What you have to do =>
The full listing, word for word and free of images, is the expected result.

____ Source records

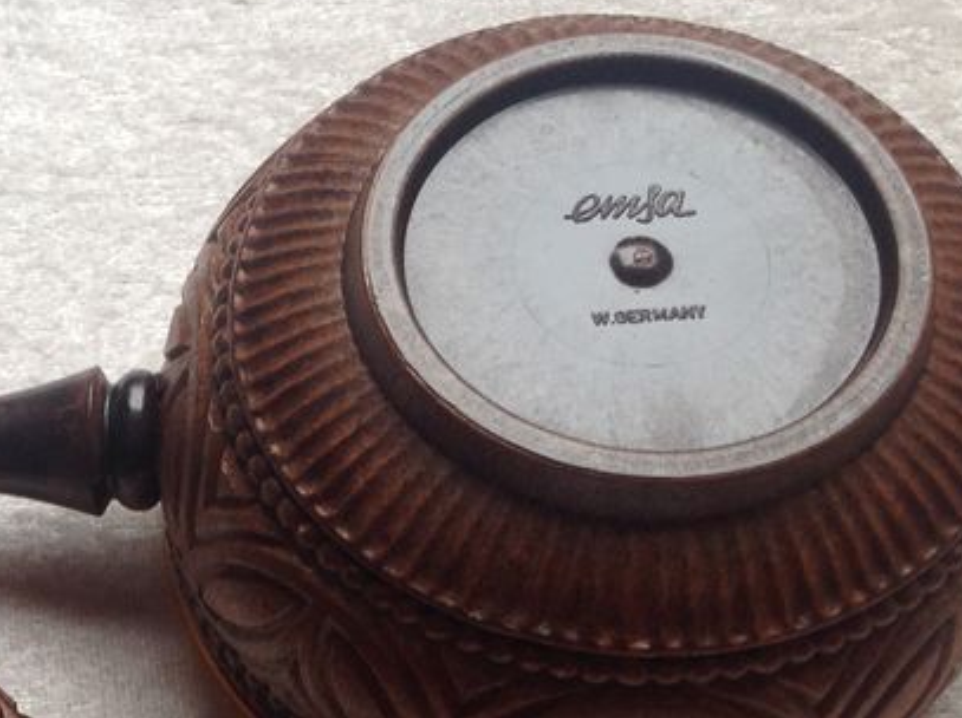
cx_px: -95
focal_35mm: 86
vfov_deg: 16.6
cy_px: 809
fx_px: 2386
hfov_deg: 21.6
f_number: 2.4
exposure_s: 1/60
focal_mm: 4.28
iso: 50
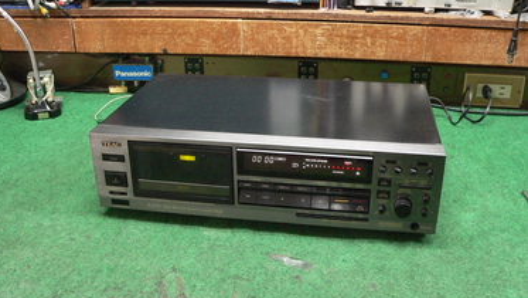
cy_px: 141
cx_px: 260
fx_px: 560
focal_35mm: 40
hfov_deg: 50.5
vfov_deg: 29.7
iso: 200
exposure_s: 1/5
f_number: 2.8
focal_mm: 6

________

Exercise result =>
cx_px: -95
focal_35mm: 86
vfov_deg: 16.6
cy_px: 809
fx_px: 2386
hfov_deg: 21.6
f_number: 2.4
exposure_s: 1/60
focal_mm: 4.28
iso: 50
cy_px: 141
cx_px: 260
fx_px: 560
focal_35mm: 40
hfov_deg: 50.5
vfov_deg: 29.7
iso: 200
exposure_s: 1/5
f_number: 2.8
focal_mm: 6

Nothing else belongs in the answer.